While the interest rates may harden with the fiscal deficit remaining high and a pick-up in the flow of credit to the commercial sector, inflation may increase on the back of a surge in global oil prices. Both could dampen the momentum in growth recovery in the recent past.
 
Pitching hard for an over 10 per cent industrial growth in the coming years, the Survey has said that like Indian auto companies, other sectors too can grow rapidly with appropriate scale, investment and technology.
 
While the survey has acknowledged the growth in the services sector and consequent creation of specialised jobs, it has emphasised the need for the industry to grow rapidly. Not only will this boost the overall growth rate of the economy, but also generate jobs for the existing unemployed and the new entrants, who are projected to increase 1.9 per cent a year.
 
With a single digit tax-GDP ratio, the focus in the fiscal consolidation process should be to increase tax revenues, the Survey says.
 
There is a clear need to overhaul the tax exemptions regime, reduce the number of notifications, simplify procedures and establish a rigorous penal and enforcement mechanism to check evasion. It has also called for innovative tax laws to check large-scale evasion-prone cash transactions, which hindered the business re-engineering process.
 
The Survey has voiced concerns on the rigidity in lending rates despite a sustained fall in deposit rates. While large top-rated companies are able to borrow at even sub-PLR, other borrowers have hardly benefited. It, however, expects inflation to remain benign at around 5 per cent during this fiscal, with the manufacturing group expected to see an inflation of less than 5.7 per cent registered in 2003-04, and that in the primary sector likely to be lower than the last fiscal's 4.2 per cent.
 
While prospects of agricultural production are considered bright for the current fiscal on the back of good rains, the Survey has pointed out that not enough attention has been paid to the sector, which provides livelihood to 58 per cent of the country's population.
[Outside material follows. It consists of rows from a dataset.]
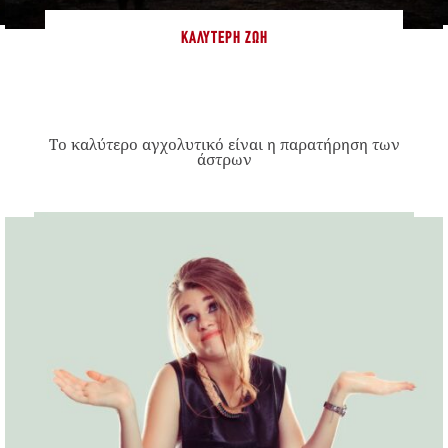
ΚΑΛΎΤΕΡΗ ΖΩΉ
Το καλύτερο αγχολυτικό είναι η παρατήρηση των
άστρων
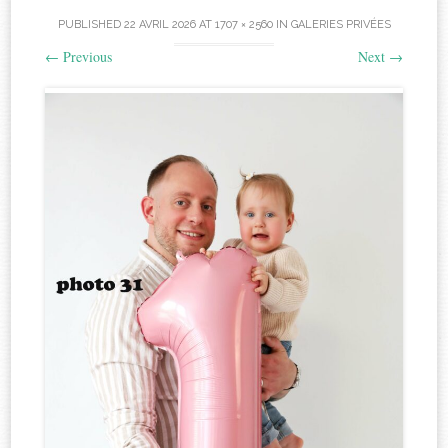
PUBLISHED
22 AVRIL 2026
AT
1707 × 2560
IN
GALERIES PRIVÉES
←
Previous
Next
→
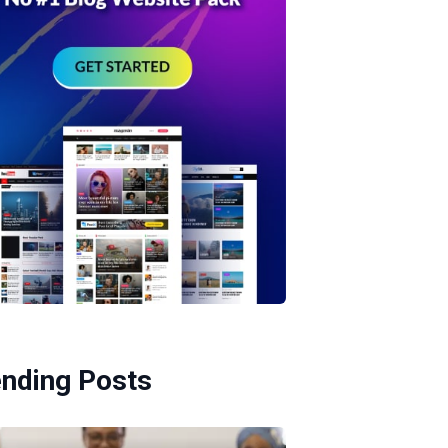
ending Posts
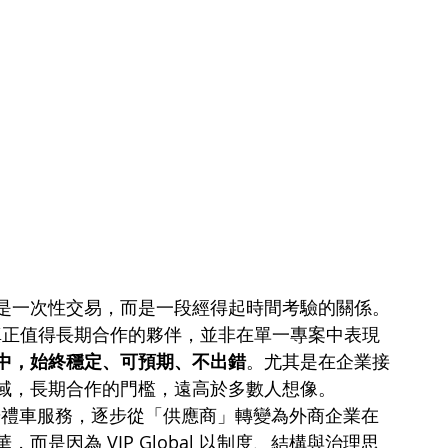
是一次性交易，而是一段經得起時間考驗的關係。
企業而言，真正值得長期合作的夥伴，並非在單一專案中表現
中，始終穩定、可預期、不出錯
。尤其是在企業接
域，長期合作的門檻，遠高於多數人想像。
華禮車服務，逐步從「供應商」轉變為外商企業在
而是因為 VIP Global 以制度、結構與治理思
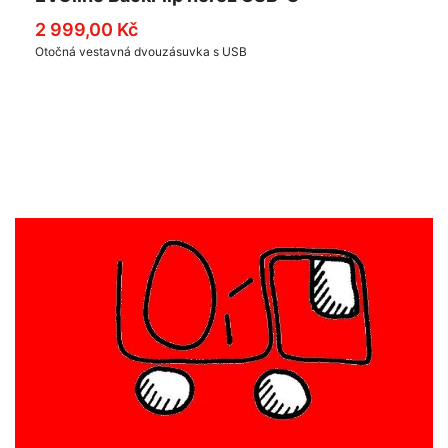
2 999,00 Kč
Otočná vestavná dvouzásuvka s USB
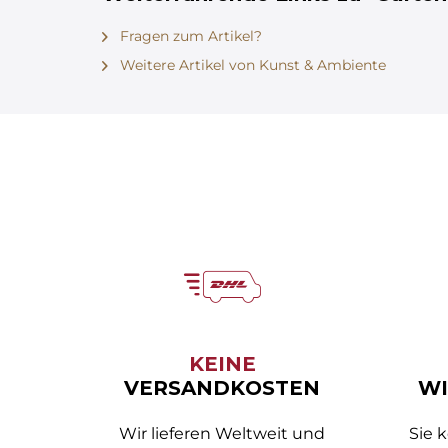
Fragen zum Artikel?
Weitere Artikel von Kunst & Ambiente
KEINE
VERSANDKOSTEN
WI
Wir lieferen Weltweit und
Sie 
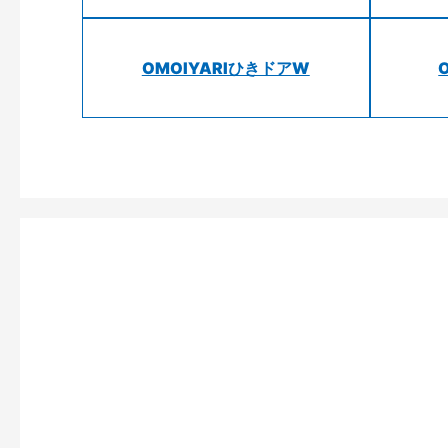
OMOIYARIひきドアW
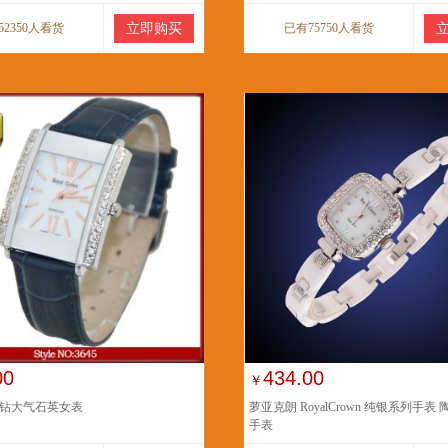
52350人看货
立即购买
已有75750人看货
00
434.00
￥
钻大气石英女表
萝亚克朗 RoyalCrown 纯银系列手表
手表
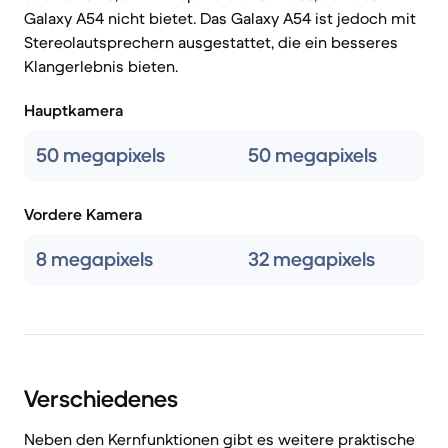
Galaxy A54 nicht bietet. Das Galaxy A54 ist jedoch mit
Stereolautsprechern ausgestattet, die ein besseres
Klangerlebnis bieten.
Hauptkamera
50 megapixels
50 megapixels
Vordere Kamera
8 megapixels
32 megapixels
Verschiedenes
Neben den Kernfunktionen gibt es weitere praktische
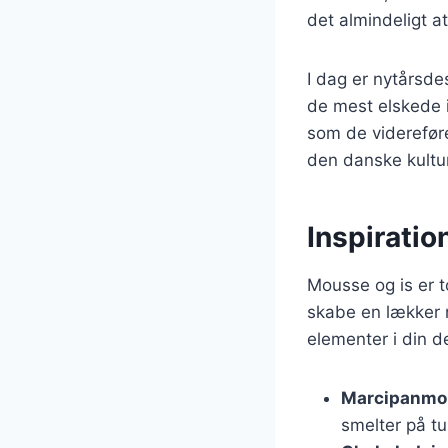
det almindeligt a
I dag er nytårsde
de mest elskede i
som de viderefører
den danske kultur
Inspiratio
Mousse og is er 
skabe en lækker n
elementer i din 
Marcipanmo
smelter på t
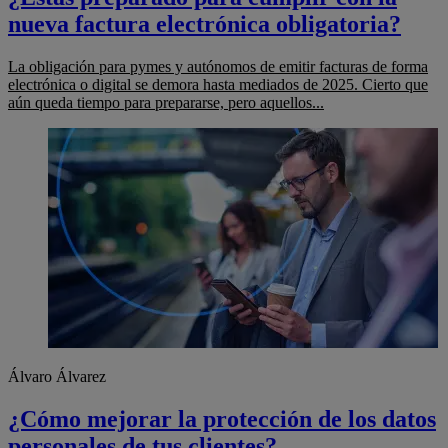
nueva factura electrónica obligatoria?
La obligación para pymes y autónomos de emitir facturas de forma
electrónica o digital se demora hasta mediados de 2025. Cierto que
aún queda tiempo para prepararse, pero aquellos...
Álvaro Álvarez
¿Cómo mejorar la protección de los datos
personales de tus clientes?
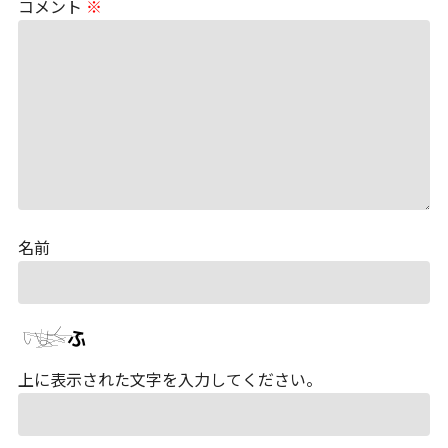
コメント
※
名前
上に表示された文字を入力してください。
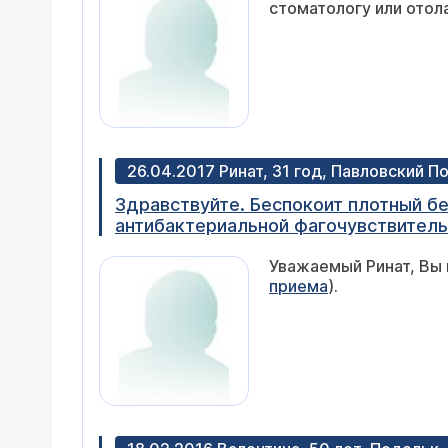
стоматологу или отол
26.04.2017 Ринат, 31 год, Павловский П
Здравствуйте. Беспокоит плотный белый налет на 
антибактериальной фагочувствительно
Подскажите к какому врачу следует
Уважаемый Ринат, Вы 
кроме рефлюксной болезни и хелико
приема
).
Food management, however, continues to be inefficient with unsustainable level of food subsidies.
 
The Survey has pointed out that infrastructure investment, as a percentage of GDP, has declined from 5.4 per cent in 1993-94 to 3.7 per cent in 2002-03.
 
User charges, exploitation of new technologies, private sector production and a regulatory framework that fosters competition, should bring the necessary investment in the core sector, it says.